▸ **Reading passage**
Search, filter, and transform text with grep, sed, and friends

Overview

Unix treats text as a universal interface, so a small set of text tools can slice through logs, config files, and command output. grep searches, sort and uniq organize, and cut, sed, and awk extract and transform. Mastering these turns tedious manual editing into one-line commands.

Syntax / Usage

Combine searching, sorting, and field extraction, often within a pipeline.

grep "TODO" notes.txt          # print lines matching a pattern
grep -ri "error" logs/         # recursive, case-insensitive search
sort names.txt                 # sort lines alphabetically
sort names.txt | uniq          # remove adjacent duplicates
wc -l file.txt                 # count lines
cut -d, -f1 data.csv           # extract the first comma-separated field
sed 's/foo/bar/g' file.txt     # replace all "foo" with "bar"

▸ **Data entries**
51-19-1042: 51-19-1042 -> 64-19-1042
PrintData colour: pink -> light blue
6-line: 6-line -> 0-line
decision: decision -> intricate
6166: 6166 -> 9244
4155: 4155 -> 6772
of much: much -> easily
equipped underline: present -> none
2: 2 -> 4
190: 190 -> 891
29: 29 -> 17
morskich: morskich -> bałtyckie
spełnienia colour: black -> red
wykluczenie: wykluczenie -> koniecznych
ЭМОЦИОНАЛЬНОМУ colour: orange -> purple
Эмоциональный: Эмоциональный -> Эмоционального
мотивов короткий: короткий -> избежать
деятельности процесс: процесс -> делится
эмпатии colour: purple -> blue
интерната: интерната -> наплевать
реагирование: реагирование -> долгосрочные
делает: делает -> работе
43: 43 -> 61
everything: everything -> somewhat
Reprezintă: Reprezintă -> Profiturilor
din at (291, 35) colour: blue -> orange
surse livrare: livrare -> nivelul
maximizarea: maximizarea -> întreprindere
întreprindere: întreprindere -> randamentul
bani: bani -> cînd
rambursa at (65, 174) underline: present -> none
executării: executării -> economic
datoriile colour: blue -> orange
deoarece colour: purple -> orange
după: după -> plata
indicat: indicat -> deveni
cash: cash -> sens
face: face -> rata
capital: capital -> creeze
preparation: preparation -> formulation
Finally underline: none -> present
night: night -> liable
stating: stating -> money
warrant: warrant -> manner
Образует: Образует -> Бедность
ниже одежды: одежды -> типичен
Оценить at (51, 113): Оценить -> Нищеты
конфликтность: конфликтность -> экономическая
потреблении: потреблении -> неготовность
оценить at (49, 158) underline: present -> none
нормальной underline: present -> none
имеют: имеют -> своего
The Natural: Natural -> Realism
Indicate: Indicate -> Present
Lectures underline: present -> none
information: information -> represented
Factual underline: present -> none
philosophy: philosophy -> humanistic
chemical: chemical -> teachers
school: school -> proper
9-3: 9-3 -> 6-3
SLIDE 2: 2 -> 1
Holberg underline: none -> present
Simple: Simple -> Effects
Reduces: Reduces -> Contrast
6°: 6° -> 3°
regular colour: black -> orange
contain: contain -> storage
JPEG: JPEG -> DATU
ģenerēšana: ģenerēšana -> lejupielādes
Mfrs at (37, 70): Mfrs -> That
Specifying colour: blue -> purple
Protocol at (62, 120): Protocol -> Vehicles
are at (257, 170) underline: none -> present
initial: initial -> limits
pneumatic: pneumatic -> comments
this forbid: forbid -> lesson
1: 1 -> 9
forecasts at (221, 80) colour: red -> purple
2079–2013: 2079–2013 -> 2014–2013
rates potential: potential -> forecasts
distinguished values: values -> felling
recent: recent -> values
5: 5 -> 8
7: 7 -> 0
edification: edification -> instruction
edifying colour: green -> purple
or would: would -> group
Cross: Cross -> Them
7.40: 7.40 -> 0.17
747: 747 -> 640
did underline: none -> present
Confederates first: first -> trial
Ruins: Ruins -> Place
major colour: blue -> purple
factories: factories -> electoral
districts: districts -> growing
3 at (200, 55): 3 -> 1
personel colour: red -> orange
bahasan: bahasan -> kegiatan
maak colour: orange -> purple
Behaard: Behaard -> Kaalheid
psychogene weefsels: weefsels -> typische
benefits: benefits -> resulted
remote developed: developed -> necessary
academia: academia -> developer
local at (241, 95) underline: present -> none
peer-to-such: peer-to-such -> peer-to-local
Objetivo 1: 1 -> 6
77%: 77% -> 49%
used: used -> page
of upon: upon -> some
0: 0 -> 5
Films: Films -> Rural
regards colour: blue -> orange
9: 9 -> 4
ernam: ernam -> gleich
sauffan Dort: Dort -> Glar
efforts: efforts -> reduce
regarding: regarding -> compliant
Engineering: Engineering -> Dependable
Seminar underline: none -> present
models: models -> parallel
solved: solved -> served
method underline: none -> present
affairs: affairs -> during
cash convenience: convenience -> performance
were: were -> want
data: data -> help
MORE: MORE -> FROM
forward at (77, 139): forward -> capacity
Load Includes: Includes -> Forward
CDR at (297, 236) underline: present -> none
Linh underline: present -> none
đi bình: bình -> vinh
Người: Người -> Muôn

▸ **Direction**
Pick up the guide to Unix text tools after its last line and write the next part.

▸ **Response for this exercise**
awk '{ print $2 }' data.txt    # print the second whitespace field

Examples

Find the most common IP addresses in a log file:

awk '{ print $1 }' access.log | sort | uniq -c | sort -rn | head

Replace a value across a config file and save the result:

sed 's/localhost/127.0.0.1/g' config.env > config.local.env

Extract email columns from a CSV:

cut -d, -f3 users.csv | grep "@"

Common Mistakes

  • Expecting uniq to catch all duplicates without sorting first
  • Forgetting the g flag in sed, which then replaces only the first match per line
  • Not quoting patterns that contain spaces or special characters
  • Using the wrong delimiter in cut (default is tab, not comma)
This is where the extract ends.